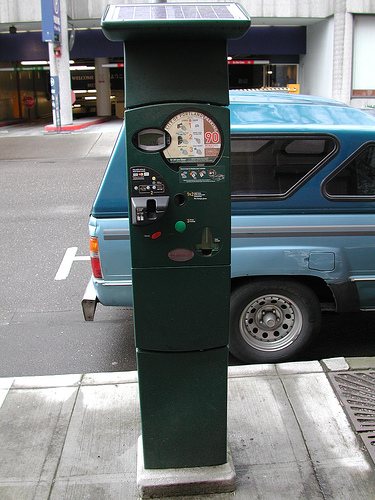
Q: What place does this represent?
A: It represents the street.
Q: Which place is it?
A: It is a street.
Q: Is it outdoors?
A: Yes, it is outdoors.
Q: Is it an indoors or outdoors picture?
A: It is outdoors.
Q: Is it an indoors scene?
A: No, it is outdoors.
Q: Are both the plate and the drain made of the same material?
A: Yes, both the plate and the drain are made of metal.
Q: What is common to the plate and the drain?
A: The material, both the plate and the drain are metallic.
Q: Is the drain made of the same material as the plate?
A: Yes, both the drain and the plate are made of metal.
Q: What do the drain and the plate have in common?
A: The material, both the drain and the plate are metallic.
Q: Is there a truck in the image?
A: Yes, there is a truck.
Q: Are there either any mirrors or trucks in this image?
A: Yes, there is a truck.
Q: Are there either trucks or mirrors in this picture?
A: Yes, there is a truck.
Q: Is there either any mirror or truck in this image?
A: Yes, there is a truck.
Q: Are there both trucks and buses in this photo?
A: No, there is a truck but no buses.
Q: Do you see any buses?
A: No, there are no buses.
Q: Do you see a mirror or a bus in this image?
A: No, there are no buses or mirrors.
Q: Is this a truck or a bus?
A: This is a truck.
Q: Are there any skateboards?
A: No, there are no skateboards.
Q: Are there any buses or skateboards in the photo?
A: No, there are no skateboards or buses.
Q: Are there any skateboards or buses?
A: No, there are no skateboards or buses.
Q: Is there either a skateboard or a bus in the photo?
A: No, there are no skateboards or buses.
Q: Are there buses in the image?
A: No, there are no buses.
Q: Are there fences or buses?
A: No, there are no buses or fences.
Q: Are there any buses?
A: No, there are no buses.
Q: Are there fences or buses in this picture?
A: No, there are no buses or fences.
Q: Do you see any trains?
A: No, there are no trains.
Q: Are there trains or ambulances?
A: No, there are no trains or ambulances.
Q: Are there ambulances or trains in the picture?
A: No, there are no trains or ambulances.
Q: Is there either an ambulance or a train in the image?
A: No, there are no trains or ambulances.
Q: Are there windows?
A: Yes, there is a window.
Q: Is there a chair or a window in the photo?
A: Yes, there is a window.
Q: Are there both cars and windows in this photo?
A: Yes, there are both a window and a car.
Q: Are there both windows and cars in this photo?
A: Yes, there are both a window and a car.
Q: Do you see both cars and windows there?
A: Yes, there are both a window and a car.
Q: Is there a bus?
A: No, there are no buses.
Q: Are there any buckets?
A: No, there are no buckets.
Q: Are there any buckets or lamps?
A: No, there are no buckets or lamps.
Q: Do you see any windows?
A: Yes, there is a window.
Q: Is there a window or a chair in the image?
A: Yes, there is a window.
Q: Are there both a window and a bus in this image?
A: No, there is a window but no buses.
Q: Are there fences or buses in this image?
A: No, there are no buses or fences.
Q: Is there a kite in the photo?
A: No, there are no kites.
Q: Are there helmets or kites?
A: No, there are no kites or helmets.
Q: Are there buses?
A: No, there are no buses.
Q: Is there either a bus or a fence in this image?
A: No, there are no buses or fences.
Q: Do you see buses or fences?
A: No, there are no buses or fences.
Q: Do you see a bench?
A: No, there are no benches.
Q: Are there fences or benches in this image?
A: No, there are no benches or fences.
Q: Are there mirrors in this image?
A: No, there are no mirrors.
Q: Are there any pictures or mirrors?
A: No, there are no mirrors or pictures.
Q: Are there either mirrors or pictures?
A: No, there are no mirrors or pictures.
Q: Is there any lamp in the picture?
A: No, there are no lamps.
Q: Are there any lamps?
A: No, there are no lamps.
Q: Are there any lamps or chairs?
A: No, there are no lamps or chairs.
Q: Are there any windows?
A: Yes, there is a window.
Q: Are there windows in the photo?
A: Yes, there is a window.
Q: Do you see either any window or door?
A: Yes, there is a window.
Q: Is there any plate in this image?
A: Yes, there is a plate.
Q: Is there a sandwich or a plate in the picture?
A: Yes, there is a plate.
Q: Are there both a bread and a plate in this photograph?
A: No, there is a plate but no breads.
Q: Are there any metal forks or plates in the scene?
A: Yes, there is a metal plate.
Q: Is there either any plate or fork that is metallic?
A: Yes, the plate is metallic.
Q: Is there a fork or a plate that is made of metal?
A: Yes, the plate is made of metal.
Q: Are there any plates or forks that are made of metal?
A: Yes, the plate is made of metal.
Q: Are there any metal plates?
A: Yes, there is a metal plate.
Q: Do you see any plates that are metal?
A: Yes, there is a metal plate.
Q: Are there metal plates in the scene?
A: Yes, there is a metal plate.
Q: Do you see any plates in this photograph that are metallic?
A: Yes, there is a plate that is metallic.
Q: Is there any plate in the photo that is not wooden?
A: Yes, there is a metallic plate.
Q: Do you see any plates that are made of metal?
A: Yes, there is a plate that is made of metal.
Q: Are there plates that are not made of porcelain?
A: Yes, there is a plate that is made of metal.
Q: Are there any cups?
A: No, there are no cups.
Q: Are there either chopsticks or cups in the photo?
A: No, there are no cups or chopsticks.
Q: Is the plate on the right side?
A: Yes, the plate is on the right of the image.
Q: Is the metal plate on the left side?
A: No, the plate is on the right of the image.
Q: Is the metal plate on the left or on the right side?
A: The plate is on the right of the image.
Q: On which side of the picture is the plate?
A: The plate is on the right of the image.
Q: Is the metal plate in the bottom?
A: Yes, the plate is in the bottom of the image.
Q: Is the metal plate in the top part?
A: No, the plate is in the bottom of the image.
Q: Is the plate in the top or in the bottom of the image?
A: The plate is in the bottom of the image.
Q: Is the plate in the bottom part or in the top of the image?
A: The plate is in the bottom of the image.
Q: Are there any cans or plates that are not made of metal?
A: No, there is a plate but it is made of metal.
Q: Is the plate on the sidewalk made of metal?
A: Yes, the plate is made of metal.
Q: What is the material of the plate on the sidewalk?
A: The plate is made of metal.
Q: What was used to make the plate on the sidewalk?
A: The plate is made of metal.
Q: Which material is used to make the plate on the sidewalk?
A: The plate is made of metal.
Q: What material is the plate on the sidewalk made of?
A: The plate is made of metal.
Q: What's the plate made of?
A: The plate is made of metal.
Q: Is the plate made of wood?
A: No, the plate is made of metal.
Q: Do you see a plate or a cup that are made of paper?
A: No, there is a plate but it is made of metal.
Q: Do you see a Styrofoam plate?
A: No, there is a plate but it is made of metal.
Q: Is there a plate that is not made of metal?
A: No, there is a plate but it is made of metal.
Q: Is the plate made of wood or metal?
A: The plate is made of metal.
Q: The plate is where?
A: The plate is on the sidewalk.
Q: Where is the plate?
A: The plate is on the sidewalk.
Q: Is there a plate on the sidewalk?
A: Yes, there is a plate on the sidewalk.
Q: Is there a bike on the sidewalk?
A: No, there is a plate on the sidewalk.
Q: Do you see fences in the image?
A: No, there are no fences.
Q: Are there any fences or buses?
A: No, there are no fences or buses.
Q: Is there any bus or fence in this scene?
A: No, there are no fences or buses.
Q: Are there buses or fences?
A: No, there are no fences or buses.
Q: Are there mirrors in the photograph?
A: No, there are no mirrors.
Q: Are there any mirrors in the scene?
A: No, there are no mirrors.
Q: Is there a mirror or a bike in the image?
A: No, there are no mirrors or bikes.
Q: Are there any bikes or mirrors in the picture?
A: No, there are no mirrors or bikes.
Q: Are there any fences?
A: No, there are no fences.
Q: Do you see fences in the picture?
A: No, there are no fences.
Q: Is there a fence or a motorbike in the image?
A: No, there are no fences or motorcycles.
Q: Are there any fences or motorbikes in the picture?
A: No, there are no fences or motorbikes.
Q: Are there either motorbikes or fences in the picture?
A: No, there are no fences or motorbikes.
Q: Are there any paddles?
A: No, there are no paddles.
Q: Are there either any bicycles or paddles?
A: No, there are no paddles or bicycles.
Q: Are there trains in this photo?
A: No, there are no trains.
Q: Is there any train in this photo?
A: No, there are no trains.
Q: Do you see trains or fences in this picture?
A: No, there are no trains or fences.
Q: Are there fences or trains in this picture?
A: No, there are no trains or fences.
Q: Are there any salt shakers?
A: No, there are no salt shakers.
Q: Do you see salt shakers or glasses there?
A: No, there are no salt shakers or glasses.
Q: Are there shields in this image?
A: No, there are no shields.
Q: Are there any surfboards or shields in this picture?
A: No, there are no shields or surfboards.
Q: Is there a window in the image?
A: Yes, there are windows.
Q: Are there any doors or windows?
A: Yes, there are windows.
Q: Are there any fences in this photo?
A: No, there are no fences.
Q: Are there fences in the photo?
A: No, there are no fences.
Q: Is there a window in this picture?
A: Yes, there is a window.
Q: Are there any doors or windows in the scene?
A: Yes, there is a window.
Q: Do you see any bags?
A: No, there are no bags.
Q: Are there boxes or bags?
A: No, there are no bags or boxes.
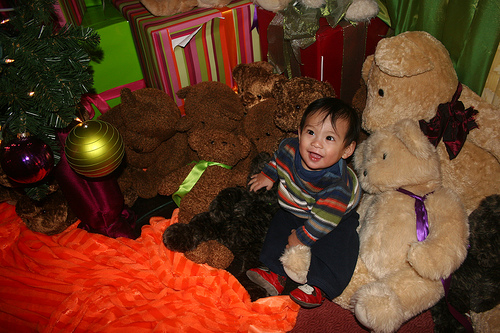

[SET PROBLEM] Pick out and copy every line in the material above that contains the word "trucks".

[COMPLETE RESPONSE]
Q: Are there either any mirrors or trucks in this image?
Q: Are there either trucks or mirrors in this picture?
Q: Are there both trucks and buses in this photo?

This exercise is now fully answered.